Young European Artist Award
Trieste Contemporanea 2019
I don`t want to be an onager
curated by Daniele Capra
opening exclusively online
on Trieste Contemporanea website
or at Facebook page
Saturday 23 May 2020, 6.30 pm
25 May – 31 July 2020
Studio Tommaseo, Trieste (I)
Studio Tommaseo is pleased to announce the opening of I don`t want to be an onager, a solo-show by German artist Teresa Mayr winner of the Young European Artist Award Trieste Contemporanea 2019. The exhibition, organised by Trieste Contemporanea, curator Daniele Capra, collects a dozen Mayr’s recent works on paper which investigate urban spaces’ development and their memory traces, as well as modifications and micro-changes that occur in areas where the public sphere and the intimate one overlap and intersect.
The opening of the exhibition will take place on Saturday 23 May 2020, at 6.30 pm, exclusively online, and will consist of a live streaming conversation between the artist and the curator: join us on Trieste Contemporanea’s website or at our Facebook page. From next week the exhibition will be regularly open to the public.
A catalogue, including images of displayed works, will be available for the finissage.
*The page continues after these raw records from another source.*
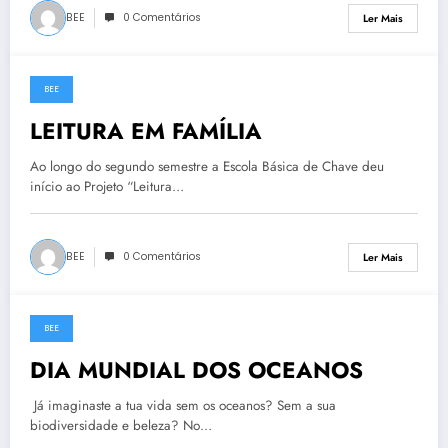
BEE
0 Comentários
Ler Mais
BEE
7 de Junho, 2023
LEITURA EM FAMÍLIA
Ao longo do segundo semestre a Escola Básica de Chave deu
início ao Projeto “Leitura…
BEE
0 Comentários
Ler Mais
BEE
7 de Junho, 2023
DIA MUNDIAL DOS OCEANOS
Já imaginaste a tua vida sem os oceanos? Sem a sua
biodiversidade e beleza? No…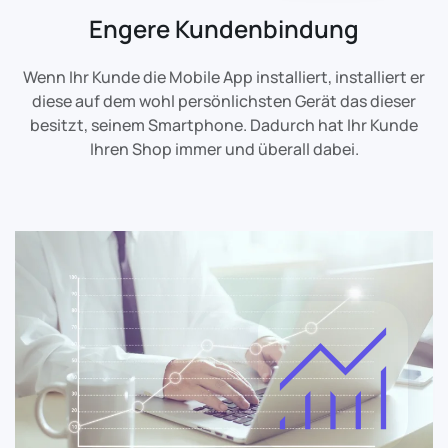
Engere Kundenbindung
Wenn Ihr Kunde die Mobile App installiert, installiert er
diese auf dem wohl persönlichsten Gerät das dieser
besitzt, seinem Smartphone. Dadurch hat Ihr Kunde
Ihren Shop immer und überall dabei.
Teresa Mayr’s artistic practice is characterized by the use of drawings on paper. In particular, she uses to draw minimal and dry lines with pencil or coloured pen, and to limit chiaroscuro. This way Mayr focuses on primary visual details, on the different functions assigned to depicted places, on emotional ties that determine feelings of intimacy, alienation, respect, indifference or carelessness. She operates taking a stroll around town or using photos both found in social networks and via Google Street View (which are often obsolete). These sources are compared and then recombined, and presumable transitional states or possible development are traced in view of understanding how psychological, anthropological and socio-political variables act in the context. So, images and memories of reality, fiction and expectation of change coalesce. The title of the exhibition I don`t want to be an onager is taken from a recent series of works that will be on display and are inspired by a surreal fifteen years ago conversation between the artist and her sister at a zoo.
Teresa Mayr (Friedberg, D, 1992) studied at the Dresden Academy of Fine Arts, at the Burg Giebichenstein University of Art and Design Halle (Saale), at the Academy of Fine Arts in Munich and graduated from the University of Berlin in 2019. She lives and works in Berlin.
The Young European Artist Award Trieste Contemporanea is assigned every two years to an artist aged under 30 from a Central Eastern European country. The award gives to the winner the opportunity to conceive a new exhibition project and document it with a publication.